*PROBLEM TO SOLVE:* Exactly the lines starting at the line containing "[540,110,648,123] S2-2210163 ->" and ending at the line containing "[719,695,793,708] network. ->" are to be written out from the listing below, both included.

*SOURCE DATA:*
——

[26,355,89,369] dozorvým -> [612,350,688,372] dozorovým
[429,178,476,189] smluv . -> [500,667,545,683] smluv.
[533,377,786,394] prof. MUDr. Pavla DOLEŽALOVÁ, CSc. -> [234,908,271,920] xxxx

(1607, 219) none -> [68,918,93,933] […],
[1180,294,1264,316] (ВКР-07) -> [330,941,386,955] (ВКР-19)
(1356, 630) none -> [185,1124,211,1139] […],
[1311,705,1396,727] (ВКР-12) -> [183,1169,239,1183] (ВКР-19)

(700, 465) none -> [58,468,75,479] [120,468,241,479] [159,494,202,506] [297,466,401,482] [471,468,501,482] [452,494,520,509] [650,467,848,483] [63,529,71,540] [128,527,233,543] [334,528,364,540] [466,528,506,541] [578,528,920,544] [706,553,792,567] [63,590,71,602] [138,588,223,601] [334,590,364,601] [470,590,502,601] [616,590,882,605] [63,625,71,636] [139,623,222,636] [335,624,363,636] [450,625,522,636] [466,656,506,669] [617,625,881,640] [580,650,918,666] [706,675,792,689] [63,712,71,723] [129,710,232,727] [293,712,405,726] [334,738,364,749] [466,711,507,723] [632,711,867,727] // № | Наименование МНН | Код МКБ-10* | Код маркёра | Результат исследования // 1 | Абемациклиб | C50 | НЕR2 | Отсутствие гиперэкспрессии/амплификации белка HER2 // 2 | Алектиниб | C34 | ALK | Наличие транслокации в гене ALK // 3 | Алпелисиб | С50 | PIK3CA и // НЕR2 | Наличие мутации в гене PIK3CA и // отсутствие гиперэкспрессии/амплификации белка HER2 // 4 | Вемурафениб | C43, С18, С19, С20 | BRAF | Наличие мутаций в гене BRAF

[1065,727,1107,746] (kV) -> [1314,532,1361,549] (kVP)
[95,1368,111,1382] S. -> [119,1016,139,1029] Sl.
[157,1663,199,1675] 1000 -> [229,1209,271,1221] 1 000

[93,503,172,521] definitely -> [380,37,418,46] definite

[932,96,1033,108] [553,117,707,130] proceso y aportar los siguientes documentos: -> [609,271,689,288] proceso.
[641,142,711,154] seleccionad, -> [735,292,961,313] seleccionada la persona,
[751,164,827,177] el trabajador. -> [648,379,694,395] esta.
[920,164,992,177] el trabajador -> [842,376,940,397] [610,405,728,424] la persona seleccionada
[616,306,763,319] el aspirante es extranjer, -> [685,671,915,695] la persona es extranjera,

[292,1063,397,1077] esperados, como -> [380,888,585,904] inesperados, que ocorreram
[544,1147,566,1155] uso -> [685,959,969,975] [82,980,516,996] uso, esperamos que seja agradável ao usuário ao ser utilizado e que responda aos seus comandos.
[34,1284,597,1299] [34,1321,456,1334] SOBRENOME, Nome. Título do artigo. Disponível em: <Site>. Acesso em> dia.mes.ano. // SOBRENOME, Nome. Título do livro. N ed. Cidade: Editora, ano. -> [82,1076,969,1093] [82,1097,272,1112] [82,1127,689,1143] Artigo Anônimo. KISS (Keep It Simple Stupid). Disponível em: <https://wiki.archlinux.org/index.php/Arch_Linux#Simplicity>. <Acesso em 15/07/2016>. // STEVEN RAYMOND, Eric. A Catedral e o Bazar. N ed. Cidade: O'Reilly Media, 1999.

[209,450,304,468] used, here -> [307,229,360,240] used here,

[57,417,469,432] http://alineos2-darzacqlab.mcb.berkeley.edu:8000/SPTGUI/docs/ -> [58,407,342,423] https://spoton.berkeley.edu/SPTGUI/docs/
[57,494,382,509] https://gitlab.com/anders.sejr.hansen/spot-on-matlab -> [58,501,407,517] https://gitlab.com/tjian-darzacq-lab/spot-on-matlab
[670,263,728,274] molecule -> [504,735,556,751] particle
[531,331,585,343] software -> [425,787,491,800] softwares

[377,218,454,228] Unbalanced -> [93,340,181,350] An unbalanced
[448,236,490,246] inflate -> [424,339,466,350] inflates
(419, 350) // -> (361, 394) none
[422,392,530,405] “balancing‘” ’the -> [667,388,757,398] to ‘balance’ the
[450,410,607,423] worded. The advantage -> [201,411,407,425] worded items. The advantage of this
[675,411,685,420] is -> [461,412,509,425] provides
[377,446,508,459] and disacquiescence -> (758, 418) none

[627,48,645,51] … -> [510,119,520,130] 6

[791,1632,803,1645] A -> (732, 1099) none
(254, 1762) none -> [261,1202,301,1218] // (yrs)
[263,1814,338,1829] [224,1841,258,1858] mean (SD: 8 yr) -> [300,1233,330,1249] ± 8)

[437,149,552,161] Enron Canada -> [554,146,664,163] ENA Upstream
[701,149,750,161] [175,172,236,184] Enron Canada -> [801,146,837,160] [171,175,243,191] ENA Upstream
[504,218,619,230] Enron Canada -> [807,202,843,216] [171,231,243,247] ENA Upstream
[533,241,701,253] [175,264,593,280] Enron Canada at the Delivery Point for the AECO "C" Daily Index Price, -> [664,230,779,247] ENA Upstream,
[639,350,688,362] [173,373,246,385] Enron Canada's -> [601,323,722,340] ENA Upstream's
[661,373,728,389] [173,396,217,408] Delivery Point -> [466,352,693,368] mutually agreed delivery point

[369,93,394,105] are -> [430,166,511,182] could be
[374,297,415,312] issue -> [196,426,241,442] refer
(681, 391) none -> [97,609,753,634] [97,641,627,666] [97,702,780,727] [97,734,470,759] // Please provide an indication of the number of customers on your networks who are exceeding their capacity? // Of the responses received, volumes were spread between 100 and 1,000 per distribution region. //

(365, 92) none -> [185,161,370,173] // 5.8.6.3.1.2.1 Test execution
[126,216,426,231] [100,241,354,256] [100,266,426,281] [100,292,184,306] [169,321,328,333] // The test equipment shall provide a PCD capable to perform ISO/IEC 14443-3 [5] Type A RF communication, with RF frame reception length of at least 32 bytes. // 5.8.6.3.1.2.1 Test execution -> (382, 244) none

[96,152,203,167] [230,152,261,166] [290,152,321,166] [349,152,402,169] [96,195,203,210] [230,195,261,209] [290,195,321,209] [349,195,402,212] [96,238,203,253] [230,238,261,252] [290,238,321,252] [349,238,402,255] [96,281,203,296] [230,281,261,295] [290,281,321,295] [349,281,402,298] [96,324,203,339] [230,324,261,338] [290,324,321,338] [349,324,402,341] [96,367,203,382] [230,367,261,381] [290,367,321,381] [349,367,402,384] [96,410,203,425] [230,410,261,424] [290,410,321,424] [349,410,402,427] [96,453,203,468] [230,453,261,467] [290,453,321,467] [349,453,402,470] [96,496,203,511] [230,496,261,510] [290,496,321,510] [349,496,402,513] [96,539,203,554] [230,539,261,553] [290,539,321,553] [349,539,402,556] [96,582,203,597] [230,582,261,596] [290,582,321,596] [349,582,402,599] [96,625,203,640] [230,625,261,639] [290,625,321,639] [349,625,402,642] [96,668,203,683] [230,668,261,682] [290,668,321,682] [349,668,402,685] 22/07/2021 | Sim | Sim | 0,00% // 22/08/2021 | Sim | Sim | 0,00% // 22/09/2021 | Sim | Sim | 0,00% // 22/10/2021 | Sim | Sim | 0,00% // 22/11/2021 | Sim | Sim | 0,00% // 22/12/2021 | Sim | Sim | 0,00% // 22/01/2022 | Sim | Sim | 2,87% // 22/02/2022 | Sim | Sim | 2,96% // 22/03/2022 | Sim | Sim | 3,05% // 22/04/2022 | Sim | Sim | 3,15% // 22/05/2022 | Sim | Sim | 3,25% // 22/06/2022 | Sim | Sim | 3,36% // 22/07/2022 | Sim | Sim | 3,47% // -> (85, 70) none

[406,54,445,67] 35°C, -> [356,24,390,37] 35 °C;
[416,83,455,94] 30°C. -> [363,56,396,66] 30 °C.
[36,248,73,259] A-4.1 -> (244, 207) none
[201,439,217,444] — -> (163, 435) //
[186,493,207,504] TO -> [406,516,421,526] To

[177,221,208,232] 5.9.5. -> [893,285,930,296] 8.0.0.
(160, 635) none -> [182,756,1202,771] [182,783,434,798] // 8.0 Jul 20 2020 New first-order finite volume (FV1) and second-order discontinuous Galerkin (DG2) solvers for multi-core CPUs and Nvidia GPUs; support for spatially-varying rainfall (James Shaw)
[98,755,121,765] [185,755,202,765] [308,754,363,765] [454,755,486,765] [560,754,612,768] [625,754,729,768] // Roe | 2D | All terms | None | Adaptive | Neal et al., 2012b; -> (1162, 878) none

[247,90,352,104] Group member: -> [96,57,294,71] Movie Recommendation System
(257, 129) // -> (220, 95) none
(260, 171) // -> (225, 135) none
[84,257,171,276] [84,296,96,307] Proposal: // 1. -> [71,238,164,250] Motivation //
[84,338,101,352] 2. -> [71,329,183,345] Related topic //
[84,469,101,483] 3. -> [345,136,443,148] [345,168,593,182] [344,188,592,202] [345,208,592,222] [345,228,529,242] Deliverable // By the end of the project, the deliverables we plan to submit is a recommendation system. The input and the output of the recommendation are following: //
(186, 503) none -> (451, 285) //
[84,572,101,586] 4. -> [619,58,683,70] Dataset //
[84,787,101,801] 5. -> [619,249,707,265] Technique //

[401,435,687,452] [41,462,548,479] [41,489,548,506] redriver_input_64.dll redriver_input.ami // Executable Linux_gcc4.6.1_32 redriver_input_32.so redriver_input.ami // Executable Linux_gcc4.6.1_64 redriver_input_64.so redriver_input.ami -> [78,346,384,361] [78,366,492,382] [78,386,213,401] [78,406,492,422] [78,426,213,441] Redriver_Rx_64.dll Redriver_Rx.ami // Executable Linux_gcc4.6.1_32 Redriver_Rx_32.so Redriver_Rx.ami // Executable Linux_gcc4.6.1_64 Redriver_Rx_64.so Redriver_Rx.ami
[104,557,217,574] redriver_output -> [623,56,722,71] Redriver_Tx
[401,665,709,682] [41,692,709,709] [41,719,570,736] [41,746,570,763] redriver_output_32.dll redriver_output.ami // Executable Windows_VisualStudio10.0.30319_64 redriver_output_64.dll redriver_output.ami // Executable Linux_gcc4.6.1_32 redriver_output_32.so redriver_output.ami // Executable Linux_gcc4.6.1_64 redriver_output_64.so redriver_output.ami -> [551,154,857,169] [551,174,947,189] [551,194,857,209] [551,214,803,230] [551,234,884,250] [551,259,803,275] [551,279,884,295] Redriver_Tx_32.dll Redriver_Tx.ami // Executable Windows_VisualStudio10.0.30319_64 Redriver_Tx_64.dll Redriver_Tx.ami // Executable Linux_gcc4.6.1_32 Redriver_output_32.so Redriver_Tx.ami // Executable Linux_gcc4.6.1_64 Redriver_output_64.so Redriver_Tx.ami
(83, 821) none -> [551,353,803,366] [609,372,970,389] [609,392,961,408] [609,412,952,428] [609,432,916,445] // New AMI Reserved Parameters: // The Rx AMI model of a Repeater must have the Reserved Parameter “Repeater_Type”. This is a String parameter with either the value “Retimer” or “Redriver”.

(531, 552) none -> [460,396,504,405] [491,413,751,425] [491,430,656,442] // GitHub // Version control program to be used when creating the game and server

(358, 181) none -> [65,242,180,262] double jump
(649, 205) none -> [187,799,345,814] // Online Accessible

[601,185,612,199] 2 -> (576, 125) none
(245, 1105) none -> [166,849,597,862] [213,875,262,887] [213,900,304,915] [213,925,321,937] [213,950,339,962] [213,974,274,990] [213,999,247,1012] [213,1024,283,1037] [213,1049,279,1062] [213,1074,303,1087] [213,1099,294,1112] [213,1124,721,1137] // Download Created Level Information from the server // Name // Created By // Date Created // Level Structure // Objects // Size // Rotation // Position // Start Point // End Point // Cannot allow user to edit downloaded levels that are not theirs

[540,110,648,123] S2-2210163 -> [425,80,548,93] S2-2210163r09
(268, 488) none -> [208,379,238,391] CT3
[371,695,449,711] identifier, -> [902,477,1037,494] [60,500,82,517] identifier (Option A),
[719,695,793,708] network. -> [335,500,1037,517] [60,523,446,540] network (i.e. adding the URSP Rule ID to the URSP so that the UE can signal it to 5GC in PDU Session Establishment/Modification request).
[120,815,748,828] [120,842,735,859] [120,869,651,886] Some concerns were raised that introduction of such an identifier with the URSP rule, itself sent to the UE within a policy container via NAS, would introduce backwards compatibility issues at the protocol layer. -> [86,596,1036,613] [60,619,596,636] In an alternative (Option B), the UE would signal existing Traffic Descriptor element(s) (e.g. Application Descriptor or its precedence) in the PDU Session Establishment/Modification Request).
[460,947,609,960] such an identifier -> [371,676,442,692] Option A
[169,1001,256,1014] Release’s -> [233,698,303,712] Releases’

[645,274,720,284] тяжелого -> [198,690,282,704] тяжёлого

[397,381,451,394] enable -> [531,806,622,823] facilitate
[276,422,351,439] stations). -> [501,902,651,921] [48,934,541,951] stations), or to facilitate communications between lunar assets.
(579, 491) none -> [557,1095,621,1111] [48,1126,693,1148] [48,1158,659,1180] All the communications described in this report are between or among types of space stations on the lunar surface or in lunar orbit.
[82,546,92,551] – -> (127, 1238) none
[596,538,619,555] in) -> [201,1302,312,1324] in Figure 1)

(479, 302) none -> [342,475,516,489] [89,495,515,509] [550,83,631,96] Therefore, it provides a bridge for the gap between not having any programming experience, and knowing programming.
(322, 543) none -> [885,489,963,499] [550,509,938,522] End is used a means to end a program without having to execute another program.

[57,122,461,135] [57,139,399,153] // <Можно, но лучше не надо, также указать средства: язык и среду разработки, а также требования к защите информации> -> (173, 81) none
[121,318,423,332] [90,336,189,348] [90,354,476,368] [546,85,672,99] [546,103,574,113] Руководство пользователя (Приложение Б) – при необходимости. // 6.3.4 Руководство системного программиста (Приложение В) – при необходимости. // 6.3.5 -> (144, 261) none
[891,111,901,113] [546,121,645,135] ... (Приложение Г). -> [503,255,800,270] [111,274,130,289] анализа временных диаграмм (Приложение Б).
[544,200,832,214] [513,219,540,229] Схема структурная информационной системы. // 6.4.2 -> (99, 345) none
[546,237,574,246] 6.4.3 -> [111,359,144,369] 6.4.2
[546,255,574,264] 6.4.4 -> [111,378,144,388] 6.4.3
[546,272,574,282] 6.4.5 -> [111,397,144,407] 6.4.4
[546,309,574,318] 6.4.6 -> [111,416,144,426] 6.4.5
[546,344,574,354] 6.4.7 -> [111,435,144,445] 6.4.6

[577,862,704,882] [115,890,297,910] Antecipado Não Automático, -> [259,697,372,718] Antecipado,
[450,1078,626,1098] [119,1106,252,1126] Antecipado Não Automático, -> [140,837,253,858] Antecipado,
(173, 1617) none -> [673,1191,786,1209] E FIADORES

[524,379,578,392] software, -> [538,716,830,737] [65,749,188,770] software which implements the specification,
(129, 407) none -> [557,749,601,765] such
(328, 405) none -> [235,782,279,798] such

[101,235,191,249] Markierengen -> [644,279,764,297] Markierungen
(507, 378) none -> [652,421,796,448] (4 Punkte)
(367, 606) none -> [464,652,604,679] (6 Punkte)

——

*ANSWER FOR THE TASK:*
[540,110,648,123] S2-2210163 -> [425,80,548,93] S2-2210163r09
(268, 488) none -> [208,379,238,391] CT3
[371,695,449,711] identifier, -> [902,477,1037,494] [60,500,82,517] identifier (Option A),
[719,695,793,708] network. -> [335,500,1037,517] [60,523,446,540] network (i.e. adding the URSP Rule ID to the URSP so that the UE can signal it to 5GC in PDU Session Establishment/Modification request).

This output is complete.